Hemos ejemplificado la propuesta con comunicadores de
espacios informativos. Pero también podríamos acudir al mundo del espectáculo,
en el que la práctica es diferente. En este espacio me he referido al papel de
Maxine Woodside en distintos procesos electorales a los que añado el más
reciente: la entrevista que le concedió el priista Enrique Peña Nieto y
transmitida en partes entre el martes 17 y el miércoles 18 de abril.
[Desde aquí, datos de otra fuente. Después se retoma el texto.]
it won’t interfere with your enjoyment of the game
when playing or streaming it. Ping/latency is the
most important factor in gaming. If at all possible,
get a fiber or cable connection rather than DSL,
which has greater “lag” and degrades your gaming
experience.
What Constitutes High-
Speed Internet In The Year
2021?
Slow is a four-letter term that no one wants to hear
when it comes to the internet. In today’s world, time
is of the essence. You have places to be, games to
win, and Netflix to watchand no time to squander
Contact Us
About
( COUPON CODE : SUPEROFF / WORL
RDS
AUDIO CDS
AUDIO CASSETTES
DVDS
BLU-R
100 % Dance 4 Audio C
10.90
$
Desde
luego, hablamos de la comunicadora más influyente en este campo aunque hay
otros con un perfil similar a los que también recurren candidatos a puestos de
elección para convencer a las audiencias de darles su voto.
En resumidas cuentas, me parece que la mediación
entre los comunicadores y los usuarios de las redes sociales a propósito de los
procesos electorales es una vertiente poco explorada. No obstante, el escenario optimista arriba
planteado puede reemplazarse por otro que, tras semanas de seguimiento, no
proporcione luz en este sentido. El camino no habrá sido en vano, pues de
cualquier manera constituye un primer acercamiento a la manera en que los
comunicadores interactúan con sus seguidores ejerciendo con ello una mediación
entre redes sociales y los medios tradicionales.